# RECORDS SHOWN
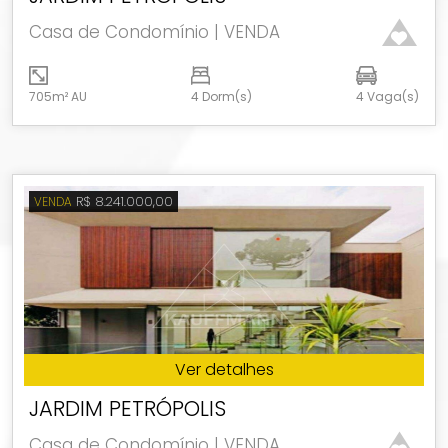
Casa de Condomínio | VENDA
705m² AU
4 Dorm(s)
4 Vaga(s)
R$ 8.241.000,00
VENDA
Ver detalhes
JARDIM PETRÓPOLIS
Casa de Condomínio | VENDA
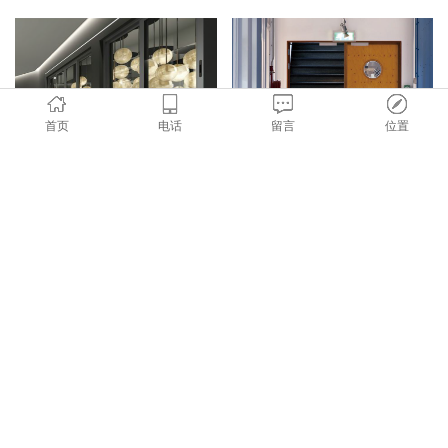
首页
电话
留言
位置
防火2-3小时防火窗
防火2-3小时防火门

# ACTIVITY
With the pictures removed, return the full listing exactly as given.

# RESPONSE AREA
Casa de Condomínio | VENDA
705m² AU
4 Dorm(s)
4 Vaga(s)
R$ 8.241.000,00
VENDA
Ver detalhes
JARDIM PETRÓPOLIS
Casa de Condomínio | VENDA
首页
电话
留言
位置
防火2-3小时防火窗
防火2-3小时防火门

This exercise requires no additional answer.